◆ **REQUIREMENT**:
Could you please retype all of the entries exactly as they appear?

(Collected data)

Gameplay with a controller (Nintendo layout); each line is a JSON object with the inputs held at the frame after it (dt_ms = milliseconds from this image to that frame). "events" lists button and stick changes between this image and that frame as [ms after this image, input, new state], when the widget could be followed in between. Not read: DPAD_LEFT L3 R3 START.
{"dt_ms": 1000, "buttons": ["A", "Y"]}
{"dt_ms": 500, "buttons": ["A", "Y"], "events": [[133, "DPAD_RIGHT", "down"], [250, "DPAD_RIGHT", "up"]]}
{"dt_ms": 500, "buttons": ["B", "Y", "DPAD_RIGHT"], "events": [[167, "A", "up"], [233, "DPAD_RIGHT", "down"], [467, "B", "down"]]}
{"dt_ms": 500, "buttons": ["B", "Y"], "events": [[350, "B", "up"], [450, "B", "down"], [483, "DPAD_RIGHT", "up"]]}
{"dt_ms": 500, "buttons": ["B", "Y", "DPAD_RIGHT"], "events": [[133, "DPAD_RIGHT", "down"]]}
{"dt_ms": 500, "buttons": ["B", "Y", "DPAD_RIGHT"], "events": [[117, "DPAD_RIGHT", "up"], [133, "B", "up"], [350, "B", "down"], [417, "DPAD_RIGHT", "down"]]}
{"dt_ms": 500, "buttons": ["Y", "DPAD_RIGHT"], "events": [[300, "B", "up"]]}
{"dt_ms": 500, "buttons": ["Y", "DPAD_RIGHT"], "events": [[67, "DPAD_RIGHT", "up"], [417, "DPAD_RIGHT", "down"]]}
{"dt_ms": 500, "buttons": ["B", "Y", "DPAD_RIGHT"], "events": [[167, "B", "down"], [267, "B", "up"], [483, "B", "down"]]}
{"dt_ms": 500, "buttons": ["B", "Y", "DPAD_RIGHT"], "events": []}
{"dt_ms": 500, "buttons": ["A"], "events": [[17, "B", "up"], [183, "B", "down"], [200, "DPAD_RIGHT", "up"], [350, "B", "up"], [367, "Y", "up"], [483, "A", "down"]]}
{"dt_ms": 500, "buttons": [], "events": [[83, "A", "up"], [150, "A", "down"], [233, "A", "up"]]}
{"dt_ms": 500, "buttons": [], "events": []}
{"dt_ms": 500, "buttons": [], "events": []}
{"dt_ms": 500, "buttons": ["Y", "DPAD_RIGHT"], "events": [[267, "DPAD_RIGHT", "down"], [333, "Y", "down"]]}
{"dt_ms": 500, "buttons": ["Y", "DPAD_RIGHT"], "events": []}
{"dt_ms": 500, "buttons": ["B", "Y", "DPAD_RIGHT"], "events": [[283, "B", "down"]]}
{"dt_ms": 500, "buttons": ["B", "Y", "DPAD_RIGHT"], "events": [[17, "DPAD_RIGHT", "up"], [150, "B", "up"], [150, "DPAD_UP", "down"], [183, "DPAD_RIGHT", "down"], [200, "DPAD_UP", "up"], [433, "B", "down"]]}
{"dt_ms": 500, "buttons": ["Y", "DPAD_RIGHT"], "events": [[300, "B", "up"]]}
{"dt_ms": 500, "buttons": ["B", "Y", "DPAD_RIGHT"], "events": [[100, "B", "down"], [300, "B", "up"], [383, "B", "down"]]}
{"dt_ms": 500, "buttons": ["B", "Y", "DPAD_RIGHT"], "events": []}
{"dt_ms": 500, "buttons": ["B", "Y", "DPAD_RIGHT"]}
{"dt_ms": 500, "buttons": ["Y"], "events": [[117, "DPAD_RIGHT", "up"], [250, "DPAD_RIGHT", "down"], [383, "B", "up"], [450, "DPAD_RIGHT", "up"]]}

◆ **EXERCISE SOLUTION**:
Gameplay with a controller (Nintendo layout); each line is a JSON object with the inputs held at the frame after it (dt_ms = milliseconds from this image to that frame). "events" lists button and stick changes between this image and that frame as [ms after this image, input, new state], when the widget could be followed in between. Not read: DPAD_LEFT L3 R3 START.
{"dt_ms": 1000, "buttons": ["A", "Y"]}
{"dt_ms": 500, "buttons": ["A", "Y"], "events": [[133, "DPAD_RIGHT", "down"], [250, "DPAD_RIGHT", "up"]]}
{"dt_ms": 500, "buttons": ["B", "Y", "DPAD_RIGHT"], "events": [[167, "A", "up"], [233, "DPAD_RIGHT", "down"], [467, "B", "down"]]}
{"dt_ms": 500, "buttons": ["B", "Y"], "events": [[350, "B", "up"], [450, "B", "down"], [483, "DPAD_RIGHT", "up"]]}
{"dt_ms": 500, "buttons": ["B", "Y", "DPAD_RIGHT"], "events": [[133, "DPAD_RIGHT", "down"]]}
{"dt_ms": 500, "buttons": ["B", "Y", "DPAD_RIGHT"], "events": [[117, "DPAD_RIGHT", "up"], [133, "B", "up"], [350, "B", "down"], [417, "DPAD_RIGHT", "down"]]}
{"dt_ms": 500, "buttons": ["Y", "DPAD_RIGHT"], "events": [[300, "B", "up"]]}
{"dt_ms": 500, "buttons": ["Y", "DPAD_RIGHT"], "events": [[67, "DPAD_RIGHT", "up"], [417, "DPAD_RIGHT", "down"]]}
{"dt_ms": 500, "buttons": ["B", "Y", "DPAD_RIGHT"], "events": [[167, "B", "down"], [267, "B", "up"], [483, "B", "down"]]}
{"dt_ms": 500, "buttons": ["B", "Y", "DPAD_RIGHT"], "events": []}
{"dt_ms": 500, "buttons": ["A"], "events": [[17, "B", "up"], [183, "B", "down"], [200, "DPAD_RIGHT", "up"], [350, "B", "up"], [367, "Y", "up"], [483, "A", "down"]]}
{"dt_ms": 500, "buttons": [], "events": [[83, "A", "up"], [150, "A", "down"], [233, "A", "up"]]}
{"dt_ms": 500, "buttons": [], "events": []}
{"dt_ms": 500, "buttons": [], "events": []}
{"dt_ms": 500, "buttons": ["Y", "DPAD_RIGHT"], "events": [[267, "DPAD_RIGHT", "down"], [333, "Y", "down"]]}
{"dt_ms": 500, "buttons": ["Y", "DPAD_RIGHT"], "events": []}
{"dt_ms": 500, "buttons": ["B", "Y", "DPAD_RIGHT"], "events": [[283, "B", "down"]]}
{"dt_ms": 500, "buttons": ["B", "Y", "DPAD_RIGHT"], "events": [[17, "DPAD_RIGHT", "up"], [150, "B", "up"], [150, "DPAD_UP", "down"], [183, "DPAD_RIGHT", "down"], [200, "DPAD_UP", "up"], [433, "B", "down"]]}
{"dt_ms": 500, "buttons": ["Y", "DPAD_RIGHT"], "events": [[300, "B", "up"]]}
{"dt_ms": 500, "buttons": ["B", "Y", "DPAD_RIGHT"], "events": [[100, "B", "down"], [300, "B", "up"], [383, "B", "down"]]}
{"dt_ms": 500, "buttons": ["B", "Y", "DPAD_RIGHT"], "events": []}
{"dt_ms": 500, "buttons": ["B", "Y", "DPAD_RIGHT"]}
{"dt_ms": 500, "buttons": ["Y"], "events": [[117, "DPAD_RIGHT", "up"], [250, "DPAD_RIGHT", "down"], [383, "B", "up"], [450, "DPAD_RIGHT", "up"]]}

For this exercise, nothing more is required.